Respectful play

"I have an 8 year old boy and a 6 year old boy and an 18 month old girl. One of the most frustrating things for me is when I’m trying to talk to my boys and give instructions and they ignore me by rough housing with each other or by joking and laughing at each other or at me. What do you do when you ask them to do something in a kind, yet serious way, and they say “no” or laugh and joke around? I feel like they are showing no respect for me in this situation and I get very frustrated and even angry. Thank you."

It sounds like your children don't have the Four Basics down. If you tell them to stop playing rough and being silly, that is a no answer. They need to either say OK and be OK with your answer, or ask to disagree appropriately. Review the the four basics in the Four Basics/Steps category at the right.

If you tell them that they need to do something and they don't say OK and do it or ask to disagree appropriately, then they are not following instructions. You should immediately go into a corrective teaching and they should earn whatever your family has determined is appropriate for a minor offense.

Stay consistent.

Note: There is a place for rough play. It is a healthy part of childhood. I just make sure that my children know that if they choose to play rough, then they could and might get hurt, so they need to be tough about whatever happens. They also know that if someone does get hurt, the natural consequence is that the rough play has to stop. I hada previous post about this. I think it was called "Fun".

Note #2: Play should never be rude or disrespectful. If your family is using sarcasm, or rude jokes about you or each other, as fun time, then your family might have lost sight of the family vision. These kinds of jokes are prideful and take the Spirit of love from your home. Even if they are in fun, the jokes still disconnect the family from each other.

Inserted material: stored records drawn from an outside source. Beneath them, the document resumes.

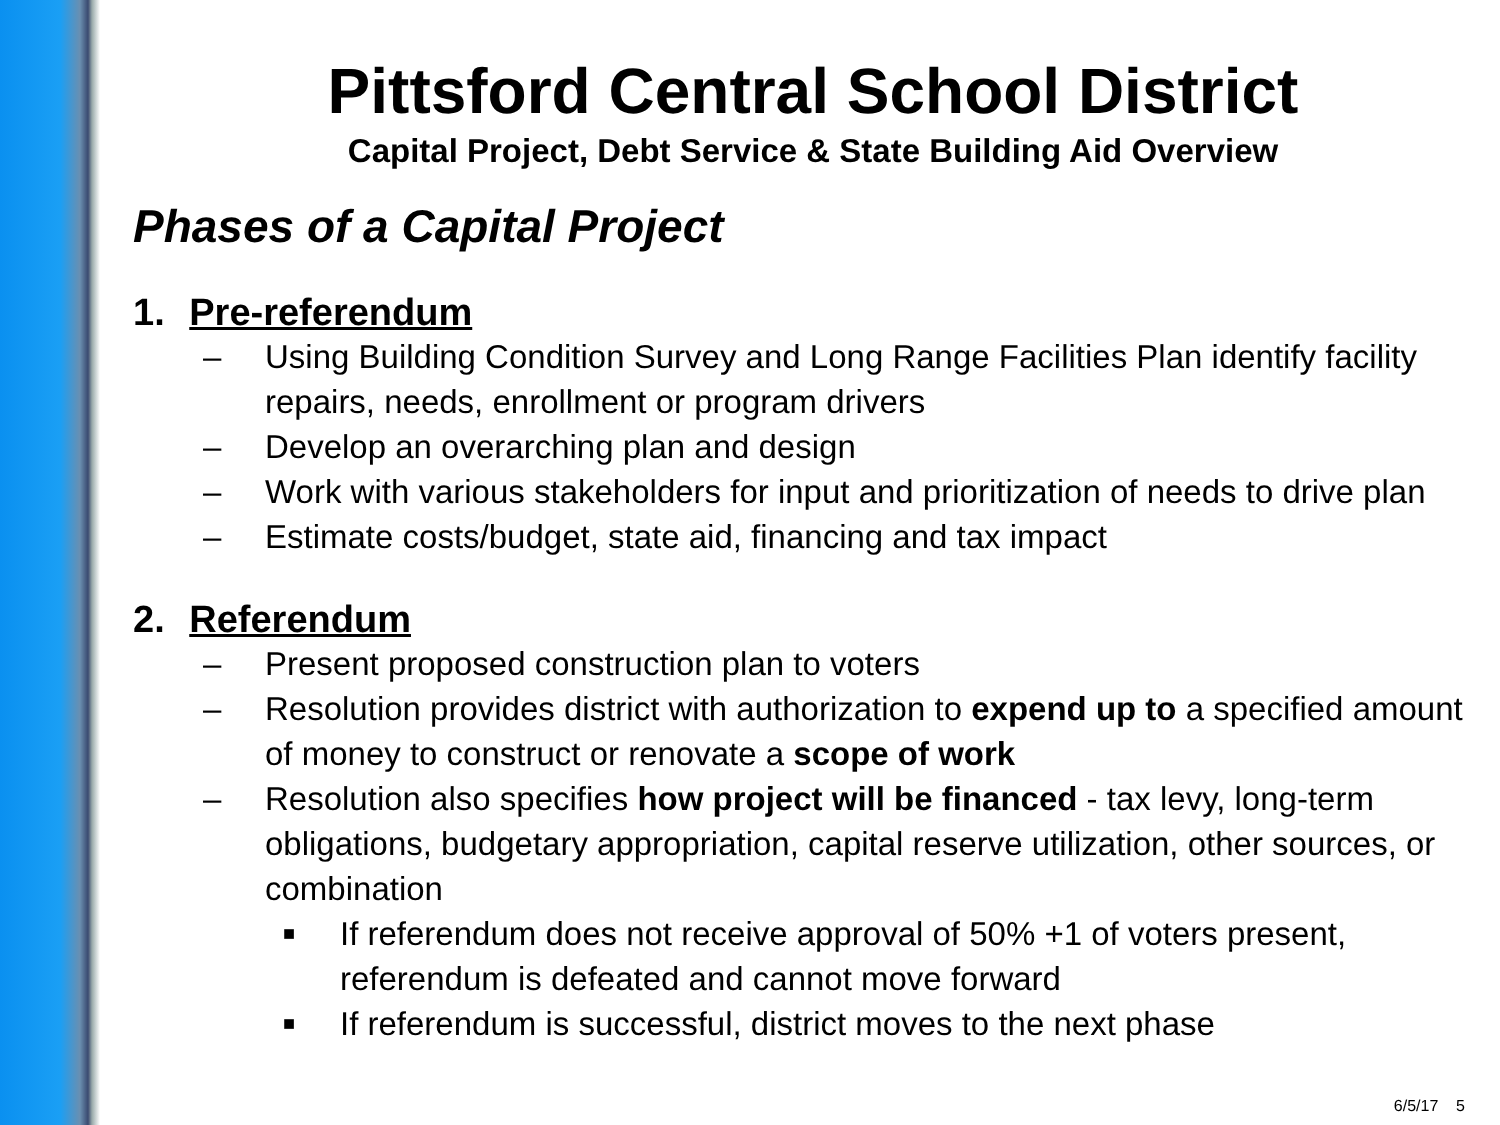Pittsford Central School District
Capital Project, Debt Service & State Building Aid Overview
Phases of a Capital Project
1. Pre-referendum
– Using Building Condition Survey and Long Range Facilities Plan identify facility repairs, needs, enrollment or program drivers
– Develop an overarching plan and design
– Work with various stakeholders for input and prioritization of needs to drive plan
– Estimate costs/budget, state aid, financing and tax impact
2. Referendum
– Present proposed construction plan to voters
– Resolution provides district with authorization to expend up to a specified amount of money to construct or renovate a scope of work
– Resolution also specifies how project will be financed - tax levy, long-term obligations, budgetary appropriation, capital reserve utilization, other sources, or combination
■ If referendum does not receive approval of 50% +1 of voters present, referendum is defeated and cannot move forward
■ If referendum is successful, district moves to the next phase
6/5/17 5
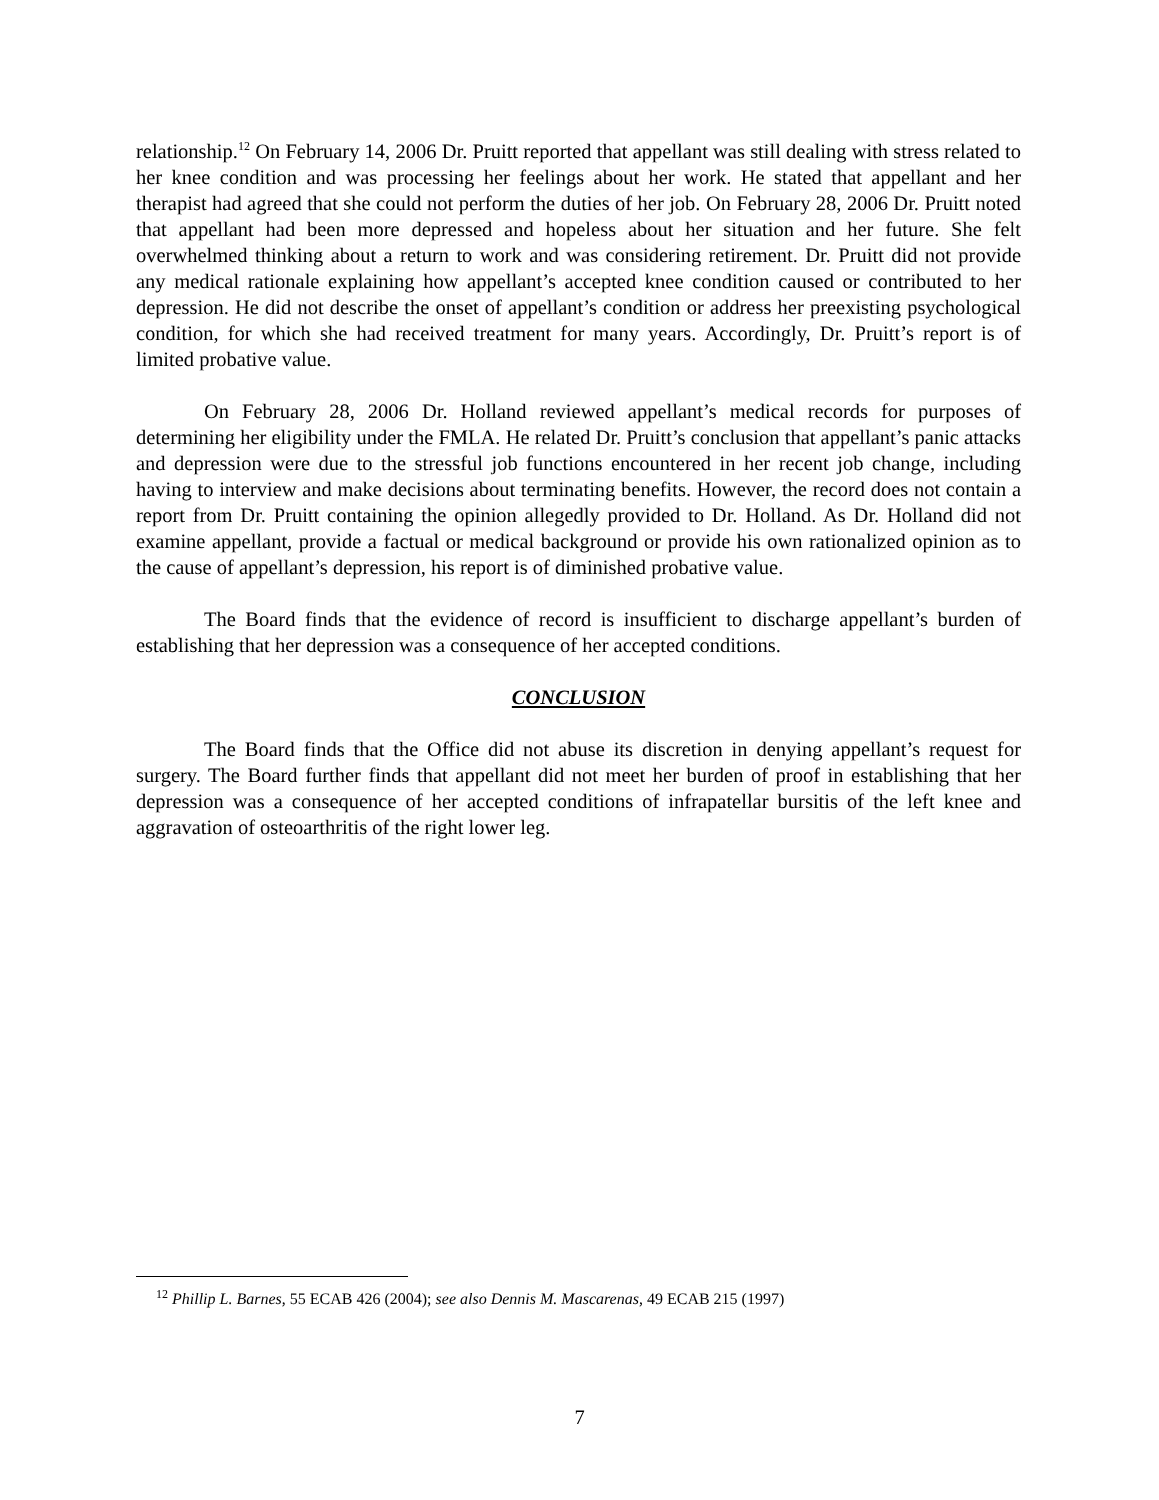relationship.<sup>12</sup> On February 14, 2006 Dr. Pruitt reported that appellant was still dealing with stress related to her knee condition and was processing her feelings about her work. He stated that appellant and her therapist had agreed that she could not perform the duties of her job. On February 28, 2006 Dr. Pruitt noted that appellant had been more depressed and hopeless about her situation and her future. She felt overwhelmed thinking about a return to work and was considering retirement. Dr. Pruitt did not provide any medical rationale explaining how appellant’s accepted knee condition caused or contributed to her depression. He did not describe the onset of appellant’s condition or address her preexisting psychological condition, for which she had received treatment for many years. Accordingly, Dr. Pruitt’s report is of limited probative value.
On February 28, 2006 Dr. Holland reviewed appellant’s medical records for purposes of determining her eligibility under the FMLA. He related Dr. Pruitt’s conclusion that appellant’s panic attacks and depression were due to the stressful job functions encountered in her recent job change, including having to interview and make decisions about terminating benefits. However, the record does not contain a report from Dr. Pruitt containing the opinion allegedly provided to Dr. Holland. As Dr. Holland did not examine appellant, provide a factual or medical background or provide his own rationalized opinion as to the cause of appellant’s depression, his report is of diminished probative value.
The Board finds that the evidence of record is insufficient to discharge appellant’s burden of establishing that her depression was a consequence of her accepted conditions.
CONCLUSION
The Board finds that the Office did not abuse its discretion in denying appellant’s request for surgery. The Board further finds that appellant did not meet her burden of proof in establishing that her depression was a consequence of her accepted conditions of infrapatellar bursitis of the left knee and aggravation of osteoarthritis of the right lower leg.
<sup>12</sup> Phillip L. Barnes, 55 ECAB 426 (2004); see also Dennis M. Mascarenas, 49 ECAB 215 (1997)
7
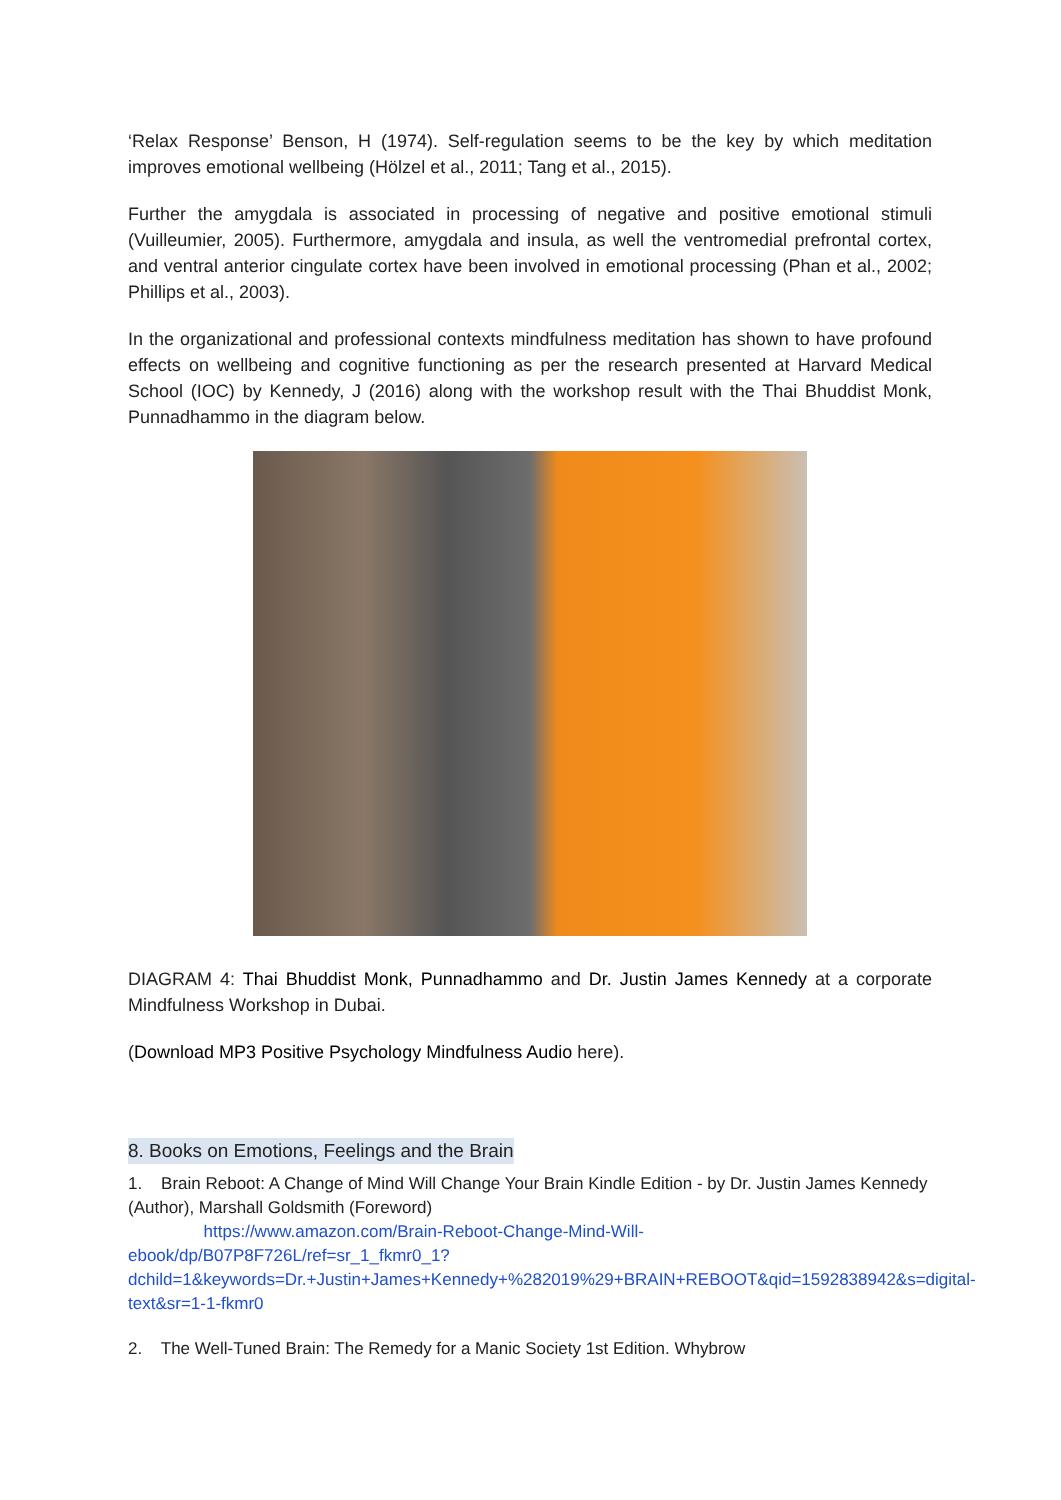‘Relax Response’ Benson, H (1974). Self-regulation seems to be the key by which meditation improves emotional wellbeing (Hölzel et al., 2011; Tang et al., 2015).
Further the amygdala is associated in processing of negative and positive emotional stimuli (Vuilleumier, 2005). Furthermore, amygdala and insula, as well the ventromedial prefrontal cortex, and ventral anterior cingulate cortex have been involved in emotional processing (Phan et al., 2002; Phillips et al., 2003).
In the organizational and professional contexts mindfulness meditation has shown to have profound effects on wellbeing and cognitive functioning as per the research presented at Harvard Medical School (IOC) by Kennedy, J (2016) along with the workshop result with the Thai Bhuddist Monk, Punnadhammo in the diagram below.
DIAGRAM 4: Thai Bhuddist Monk, Punnadhammo and Dr. Justin James Kennedy at a corporate Mindfulness Workshop in Dubai.
(Download MP3 Positive Psychology Mindfulness Audio here).
8. Books on Emotions, Feelings and the Brain
1. Brain Reboot: A Change of Mind Will Change Your Brain Kindle Edition - by Dr. Justin James Kennedy (Author), Marshall Goldsmith (Foreword)
https://www.amazon.com/Brain-Reboot-Change-Mind-Will-ebook/dp/B07P8F726L/ref=sr_1_fkmr0_1?dchild=1&keywords=Dr.+Justin+James+Kennedy+%282019%29+BRAIN+REBOOT&qid=1592838942&s=digital-text&sr=1-1-fkmr0
2. The Well-Tuned Brain: The Remedy for a Manic Society 1st Edition. Whybrow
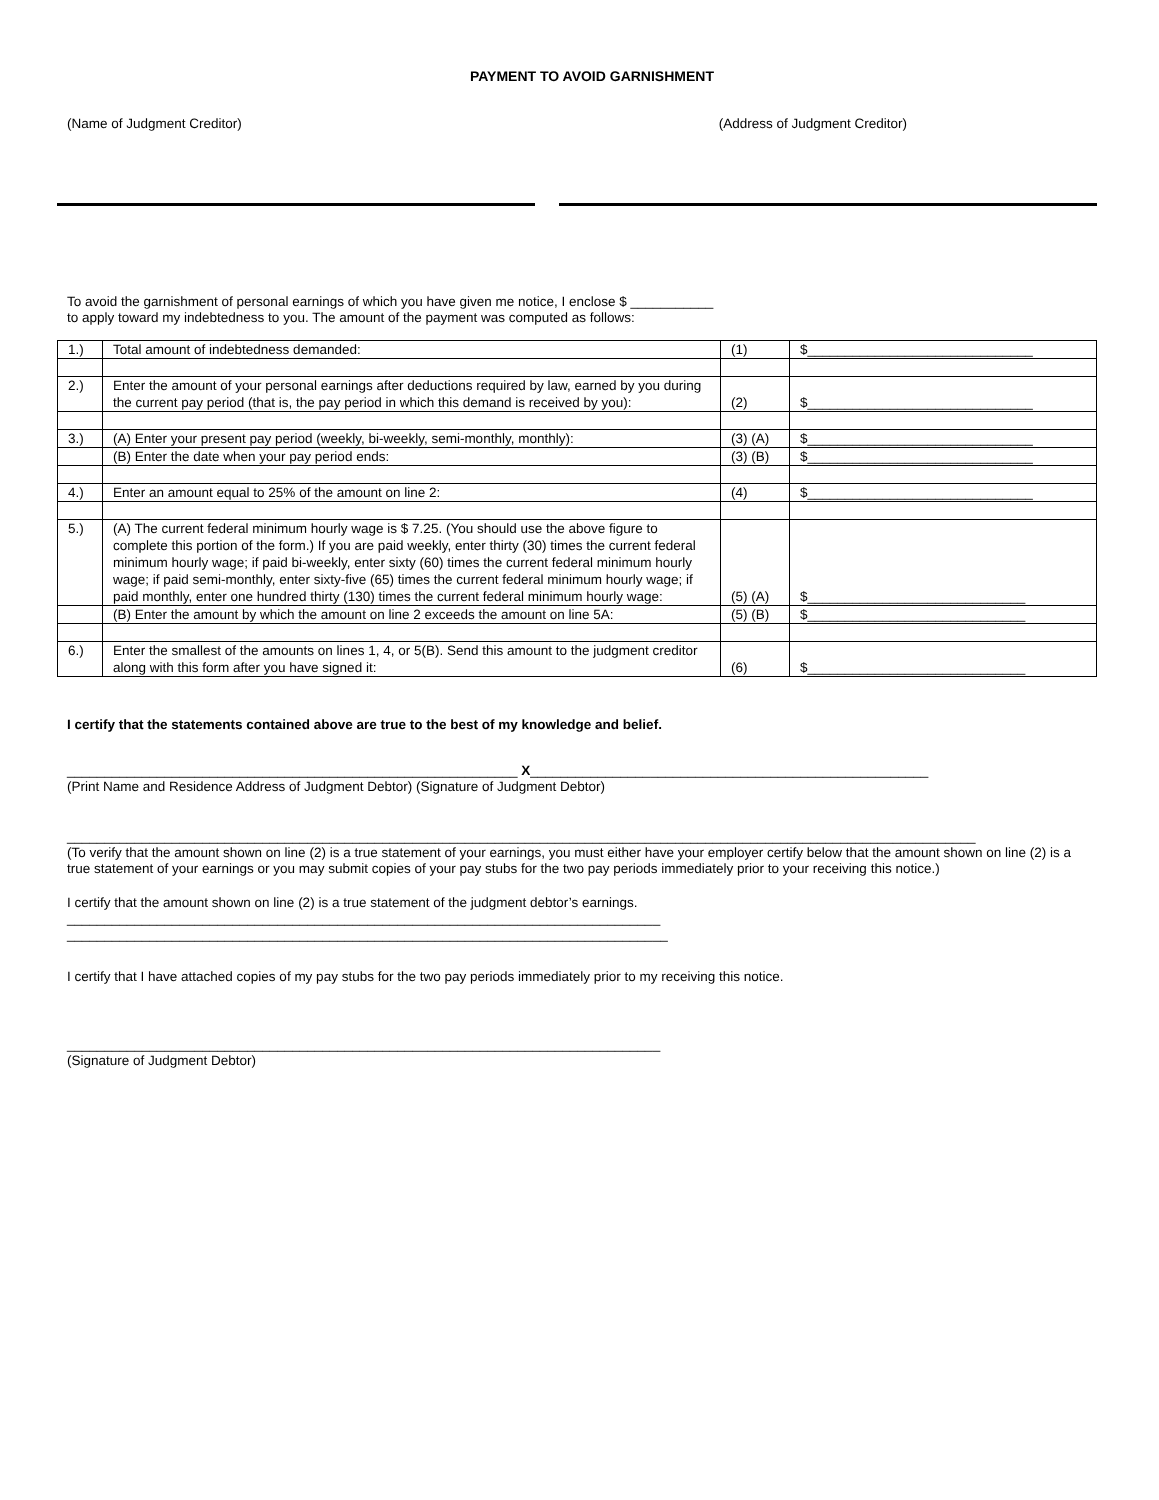PAYMENT TO AVOID GARNISHMENT
(Name of Judgment Creditor) (Address of Judgment Creditor)
To avoid the garnishment of personal earnings of which you have given me notice, I enclose $ ___________
to apply toward my indebtedness to you. The amount of the payment was computed as follows:
| 1.) | Total amount of indebtedness demanded: | (1) | $______________________________ |
| 2.) | Enter the amount of your personal earnings after deductions required by law, earned by you during the current pay period (that is, the pay period in which this demand is received by you): | (2) | $______________________________ |
| 3.) | (A) Enter your present pay period (weekly, bi-weekly, semi-monthly, monthly): | (3) (A) | $______________________________ |
| | (B) Enter the date when your pay period ends: | (3) (B) | $______________________________ |
| 4.) | Enter an amount equal to 25% of the amount on line 2: | (4) | $______________________________ |
| 5.) | (A) The current federal minimum hourly wage is $ 7.25. (You should use the above figure to complete this portion of the form.) If you are paid weekly, enter thirty (30) times the current federal minimum hourly wage; if paid bi-weekly, enter sixty (60) times the current federal minimum hourly wage; if paid semi-monthly, enter sixty-five (65) times the current federal minimum hourly wage; if paid monthly, enter one hundred thirty (130) times the current federal minimum hourly wage: | (5) (A) | $_____________________________ |
| | (B) Enter the amount by which the amount on line 2 exceeds the amount on line 5A: | (5) (B) | $_____________________________ |
| 6.) | Enter the smallest of the amounts on lines 1, 4, or 5(B). Send this amount to the judgment creditor along with this form after you have signed it: | (6) | $_____________________________ |
I certify that the statements contained above are true to the best of my knowledge and belief.
____________________________________________________________ X_____________________________________________________
(Print Name and Residence Address of Judgment Debtor) (Signature of Judgment Debtor)
_________________________________________________________________________________________________________________________
(To verify that the amount shown on line (2) is a true statement of your earnings, you must either have your employer certify below that the amount shown on line (2) is a true statement of your earnings or you may submit copies of your pay stubs for the two pay periods immediately prior to your receiving this notice.)
I certify that the amount shown on line (2) is a true statement of the judgment debtor’s earnings.
_______________________________________________________________________________
________________________________________________________________________________
I certify that I have attached copies of my pay stubs for the two pay periods immediately prior to my receiving this notice.
_______________________________________________________________________________
(Signature of Judgment Debtor)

Engaging in this kind of play or conversation is bad family relations. I would make a certain standard in the home for how you will speak to each other with love and respect and what sort of jokes are appropriate. They have probably seen someone joke that way before, and the person got laughs, so they want to be the funny ones and mimic the style of the other person. People who get in the habit of telling rude or sarcastic jokes are never respected and often find themselves in situations where people are angry at them or aren't comfortable around them. I wouldn't want that for my children, so I teach them how to communicate respectfully and appropriately. Psst! this has to be re-taught at different phases of development.